If that’s not bad enough, we have a US Attorney General, Loretta Lynch, vowing to prosecute those who use “anti-Muslim” speech that “edges toward violence.”(DailyWire)  This sort of absurdity is precisely what’s destroying our nation, and it’s an excellent parallel to so-called “moderate Republicans” (a.k.a. “liberal Republicans”) who will not fight the left. Do you know why Donald Trump is leading?  It’s because he’ll say what many are thinking but are too damned frightened to say.   Of course, Trump is a stalking-horse who will eventually self-destruct conveniently ceding the lead at some future date, or perhaps even after the nomination is his, but either way, his current popularity signifies something important:  America is crowded with the cowed, silent majority who have been collectively beaten into submissive silence by the popular media culture.   None will speak it plainly until it’s staring them in the face, and lopping their head off for their trouble.
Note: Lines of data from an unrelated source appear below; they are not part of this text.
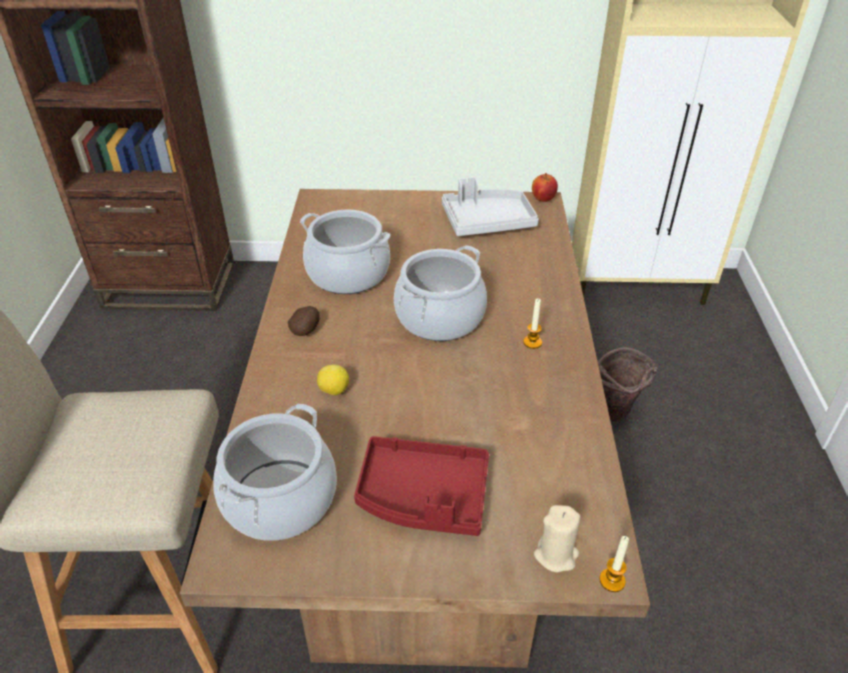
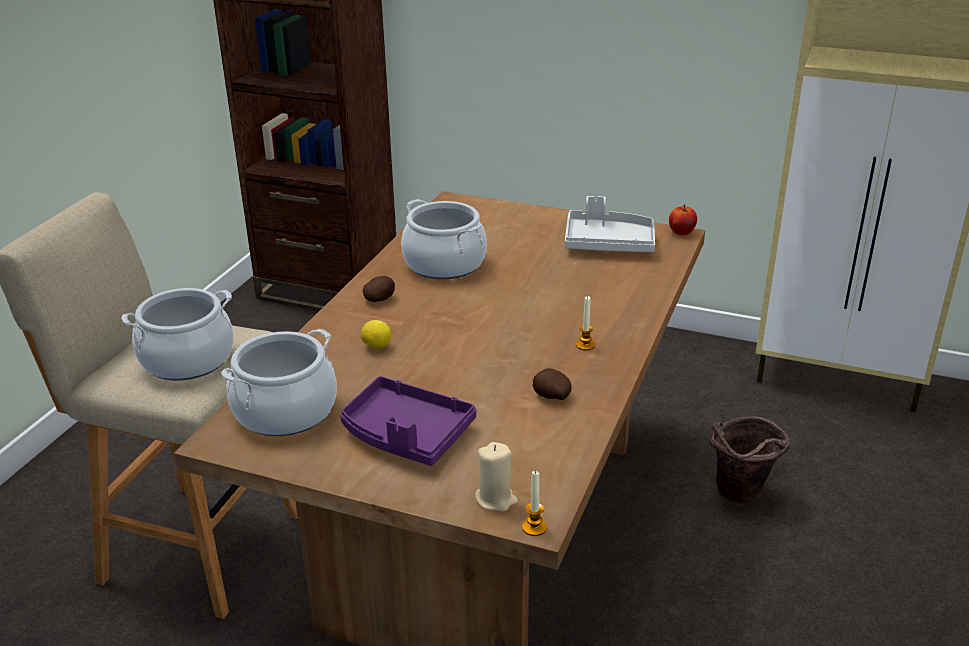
camera: 20 degrees right, 10 degrees down
red tray [354,436,489,536] -> purple tray [340,376,476,466]
cooking pot [394,245,487,341] -> cooking pot moved to [122,288,234,380]
none -> potato [533,368,572,400]

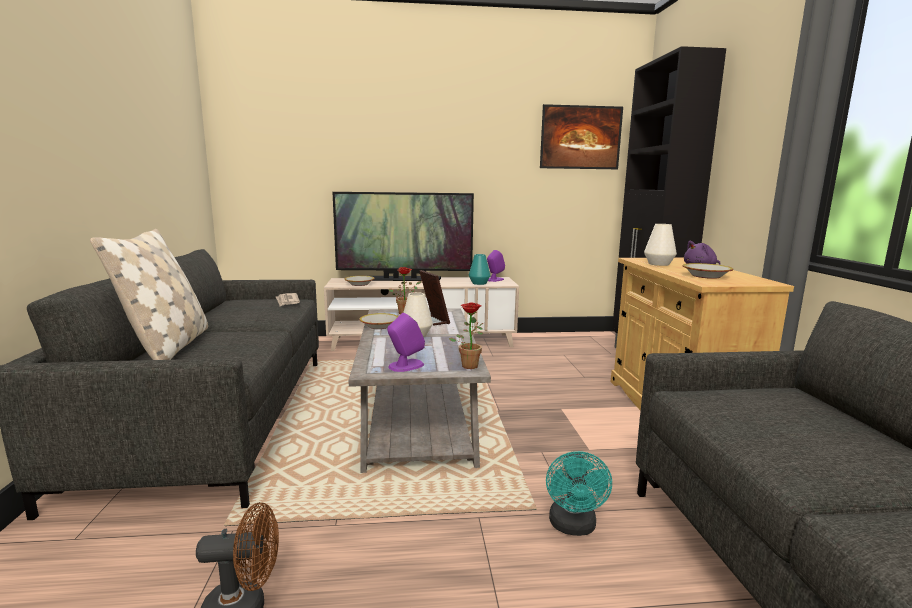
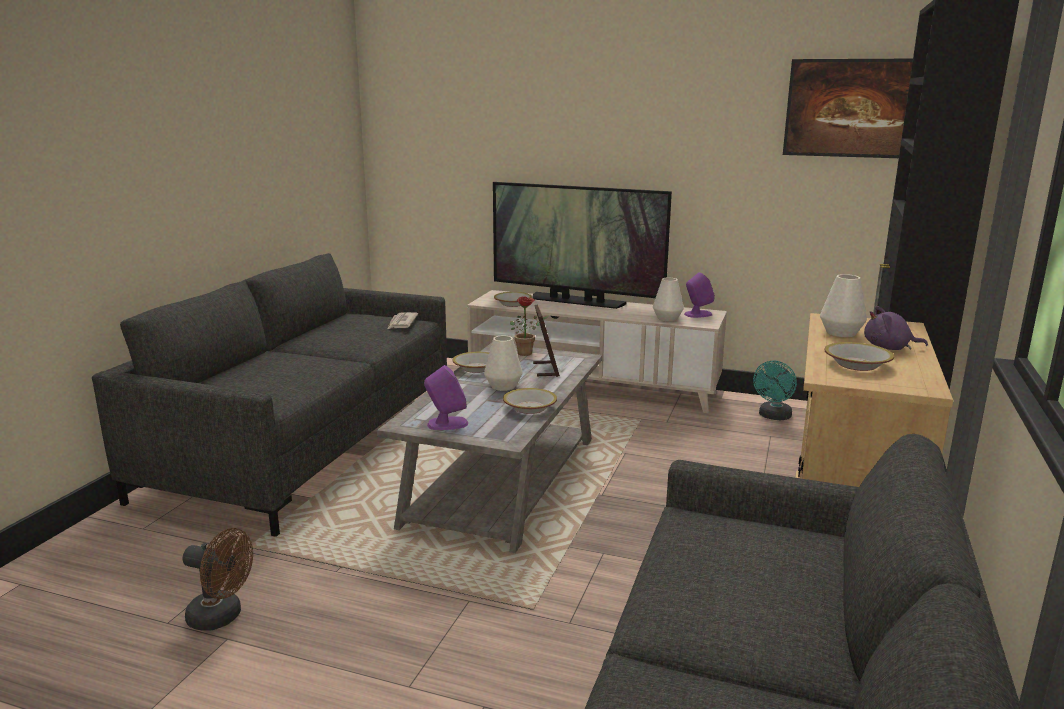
camera: 25 degrees right, 5 degrees up
beige pillow [90,229,208,360] -> none
potted plant [449,302,483,369] -> none
turquoise vase [469,254,491,285] -> white vase [653,278,684,321]
turquoise fan [546,451,612,536] -> turquoise fan moved to [753,360,797,420]
none -> bowl [503,388,557,414]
It’s time to speak up, Loretta Lynch be damned, and we need to name this evil, denounce it, and commence the fight against it.  Until then, you can expect the collapse to continue apace.  Americans are dying because we will not name it, never mind fight it.  Its name is political Islam, and while our leaders fiddle us into the ashes, it’s advancing, it’s gaining ground, and we don’t dare speak its name.